We raised the anchor at the much more civilised time of 0930 and prepared to sail in company with Tom to the Swale. We motored out of the Medway and raised the sail for the voyage round the top of the Isle of Sheppey, over an area known as the Cant. Once clear of the shipping lane and the Montgomery, the wreck of the WWII ship full of explosives, we raised sail again.
The wind continued to blow south westerly so we were able to sail all the way to the end of Columbine spit, with Tom and Monica in sight ahead of us.
As the day wore on the wind grew in strength and we made good progress, arriving at the mouth of the Swale at low water ready to take the flood tide in to the anchorage at Harty Ferry.
As we approached the end of Sheppey we passed the Thames sailing barge Greta with a charter party on board. They won’t have been expecting to see a Humber Keel under sail, but I am sure Greta’s skipper Steve explained who we were. Greta is based in Whitstable and seemed to be motor sailing out, no doubt looking forward to a good sail back.
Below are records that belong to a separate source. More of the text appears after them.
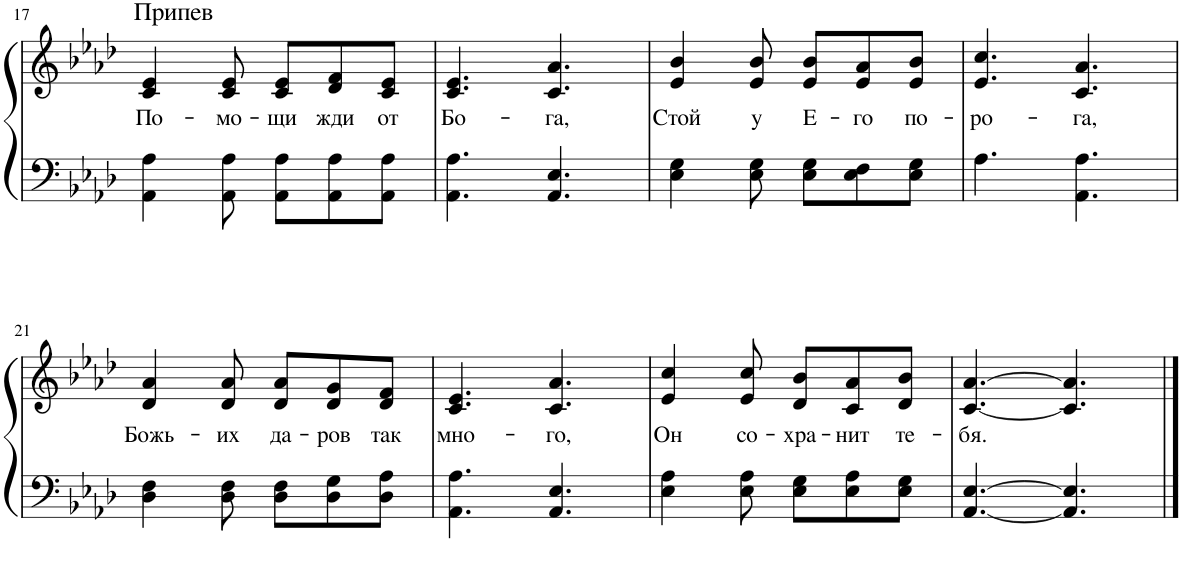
**kern	**kern	**text
*part1	*part1	*part1
*staff2	*staff1	*staff1
*I"Piano	*	*
*I'Pno.	*	*
!!LO:PB:g=z
*clefF4	*clefG2	*
*k[b-e-a-d-]	*k[b-e-a-d-]	*
*M6/8	*M6/8	*
=17	=17	=17
!	!LO:TX:a:t=Припев	!
!	!	!LO:LY:b
4AA-\ 4A-\	4c/ 4e-/	По-
!	!	!LO:LY:b
8AA-\ 8A-\	8c/ 8e-/	-мо-
!	!	!LO:LY:b
8AA-\ 8A-\L	8c/ 8e-/L	-щи
!	!	!LO:LY:b
8AA-\ 8A-\	8d-/ 8f/	жди
!	!	!LO:LY:b
8AA-\ 8A-\J	8c/ 8e-/J	от
=18	=18	=18
!	!	!LO:LY:b
4.AA-\ 4.A-\	4.c/ 4.e-/	Бо-
!	!	!LO:LY:b
4.AA-/ 4.E-/	4.c/ 4.a-/	-га,
=19	=19	=19
!	!	!LO:LY:b
4E-\ 4G\	4e-/ 4b-/	Стой
!	!	!LO:LY:b
8E-\ 8G\	8e-/ 8b-/	у
!	!	!LO:LY:b
8E-\ 8G\L	8e-/ 8b-/L	E-
!	!	!LO:LY:b
8E-\ 8F\	8e-/ 8a-/	-го
!	!	!LO:LY:b
8E-\ 8G\J	8e-/ 8b-/J	по-
=20	=20	=20
!	!	!LO:LY:b
4.A-\	4.e-/ 4.cc/	-ро-
!	!	!LO:LY:b
4.AA-\ 4.A-\	4.c/ 4.a-/	-га,
!!LO:LB:g=z
=21	=21	=21
!	!	!LO:LY:b
4D-\ 4F\	4d-/ 4a-/	Божь-
!	!	!LO:LY:b
8D-\ 8F\	8d-/ 8a-/	-их
!	!	!LO:LY:b
8D-\ 8F\L	8d-/ 8a-/L	да-
!	!	!LO:LY:b
8D-\ 8G\	8d-/ 8g/	-ров
!	!	!LO:LY:b
8D-\ 8A-\J	8d-/ 8f/J	так
=22	=22	=22
!	!	!LO:LY:b
4.AA-\ 4.A-\	4.c/ 4.e-/	мно-
!	!	!LO:LY:b
4.AA-/ 4.E-/	4.c/ 4.a-/	-го,
=23	=23	=23
!	!	!LO:LY:b
4E-\ 4A-\	4e-/ 4cc/	Он
!	!	!LO:LY:b
8E-\ 8A-\	8e-/ 8cc/	со-
!	!	!LO:LY:b
8E-\ 8G\L	8d-/ 8b-/L	-хра-
!	!	!LO:LY:b
8E-\ 8A-\	8c/ 8a-/	-нит
!	!	!LO:LY:b
8E-\ 8G\J	8d-/ 8b-/J	те-
=24	=24	=24
!	!	!LO:LY:b
[4.AA-/ [4.E-/	[4.c/ [4.a-/	-бя.
4.AA-/] 4.E-/]	4.c/] 4.a-/]	.
==	==	==
*-	*-	*-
As we only had Steve with us, who was new to sailing keels, and the wind was getting stronger all the time, we decided not to try tacking in. As we lowered the sail one of the tack chains came loose from the roller and we had a few exciting moments getting the mainsail under control. Eventually we got it made up to the yard and were able to finish motoring in. Heading in to the wind, we were getting spray over the bows that reached as far as the aft deck.
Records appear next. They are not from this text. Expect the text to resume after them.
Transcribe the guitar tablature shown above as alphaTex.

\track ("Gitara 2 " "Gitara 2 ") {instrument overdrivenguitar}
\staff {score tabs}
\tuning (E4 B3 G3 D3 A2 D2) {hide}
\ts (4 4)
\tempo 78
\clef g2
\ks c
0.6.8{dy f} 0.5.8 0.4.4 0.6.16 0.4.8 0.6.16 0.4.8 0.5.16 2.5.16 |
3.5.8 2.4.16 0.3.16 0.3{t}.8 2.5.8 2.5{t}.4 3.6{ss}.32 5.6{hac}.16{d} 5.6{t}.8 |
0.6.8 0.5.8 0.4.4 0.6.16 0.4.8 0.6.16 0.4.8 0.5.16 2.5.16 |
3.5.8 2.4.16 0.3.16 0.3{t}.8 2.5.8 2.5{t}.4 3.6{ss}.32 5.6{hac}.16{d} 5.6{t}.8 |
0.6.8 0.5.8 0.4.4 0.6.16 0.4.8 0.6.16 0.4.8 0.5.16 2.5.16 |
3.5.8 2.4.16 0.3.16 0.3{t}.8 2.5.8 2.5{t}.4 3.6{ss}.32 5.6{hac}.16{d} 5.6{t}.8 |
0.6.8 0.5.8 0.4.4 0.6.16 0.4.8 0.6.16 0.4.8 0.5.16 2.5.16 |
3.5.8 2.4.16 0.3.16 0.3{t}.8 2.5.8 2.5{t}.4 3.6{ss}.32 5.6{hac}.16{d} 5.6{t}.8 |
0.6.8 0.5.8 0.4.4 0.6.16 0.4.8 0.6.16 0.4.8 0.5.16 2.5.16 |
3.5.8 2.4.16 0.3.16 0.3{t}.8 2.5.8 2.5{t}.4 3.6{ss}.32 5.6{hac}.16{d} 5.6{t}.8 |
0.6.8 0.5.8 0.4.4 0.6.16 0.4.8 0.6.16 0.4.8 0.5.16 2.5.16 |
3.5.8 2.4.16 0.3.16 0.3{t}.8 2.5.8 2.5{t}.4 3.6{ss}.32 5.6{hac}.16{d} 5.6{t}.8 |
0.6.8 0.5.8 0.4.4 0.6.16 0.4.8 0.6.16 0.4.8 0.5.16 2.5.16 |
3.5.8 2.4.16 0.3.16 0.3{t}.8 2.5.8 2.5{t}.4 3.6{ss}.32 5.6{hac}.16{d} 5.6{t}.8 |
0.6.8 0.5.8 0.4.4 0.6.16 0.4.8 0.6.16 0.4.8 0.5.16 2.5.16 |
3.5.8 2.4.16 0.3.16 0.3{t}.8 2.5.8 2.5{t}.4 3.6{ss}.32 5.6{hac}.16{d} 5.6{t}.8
We dropped the hook closer to the Sheppey bank of the Swale, where the holding is better and within a short distance from the causeway that leads to the Ferry Inn. After making sure the anchor was holding and everything was made secure we launched the inflatable and we all went ashore to eat. I was pleased to be able to find a seat where I could keep an eye on Daybreak whilst we ate. After the meal we introduced Steve to the pleasures of east coast mud as we carried the inflatables down to the water for the trip back to our anchored vessels.